Abstract

In this work, we first describe the population variability in hepatic drug metabolism using cryopreserved hepatocytes from 5 different donors cultured in a perfused 3D human liver microphysiological system and then show how the resulting data can be integrated with a modeling and simulation framework to accomplish in vitro-in vivo translation. For each donor, metabolic depletion profiles of 6 compounds (phenacetin, diclofenac, lidocaine, ibuprofen, propranolol and prednisolone) were measured, along with metabolite formation, mRNA levels of 90 metabolism-related genes, and markers of functional viability (LDH release, albumin and urea production). Drug depletion data were analyzed with mixed effects modeling. Substantial inter-donor variability was observed with respect to gene expression levels, drug metabolism and other measured hepatocyte functions. Specifically, inter-donor variability in intrinsic metabolic clearance ranged from 24.1% for phenacetin to 66.8% for propranolol (expressed as coefficient of variation). Albumin, urea, LDH and CYP mRNA levels were identified as significant predictors of in vitro metabolic clearance.

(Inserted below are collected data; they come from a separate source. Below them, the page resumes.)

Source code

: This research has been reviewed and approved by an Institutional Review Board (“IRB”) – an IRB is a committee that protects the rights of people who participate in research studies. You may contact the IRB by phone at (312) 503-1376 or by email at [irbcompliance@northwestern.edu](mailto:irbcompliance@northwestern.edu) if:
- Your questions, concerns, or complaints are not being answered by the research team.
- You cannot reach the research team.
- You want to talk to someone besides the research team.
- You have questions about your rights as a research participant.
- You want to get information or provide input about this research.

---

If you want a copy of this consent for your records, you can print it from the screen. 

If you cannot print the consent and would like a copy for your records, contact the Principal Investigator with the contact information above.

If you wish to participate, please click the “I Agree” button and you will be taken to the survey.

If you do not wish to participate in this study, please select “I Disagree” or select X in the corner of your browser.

Predicted clearance values from the liver microphysiological system were strongly correlated with the observed in vivo values. A population physiologically-based pharmacokinetic (PBPK) model was developed for lidocaine to illustrate the translation of the in vitro output to the observed pharmacokinetic variability in vivo. Stochastic simulations with this model successfully predicted the observed clinical concentration-time profiles and the associated population variability. This is the first study of population variability in drug metabolism in the context of a microphysiological system and has important implications for the use of these systems during the drug development process.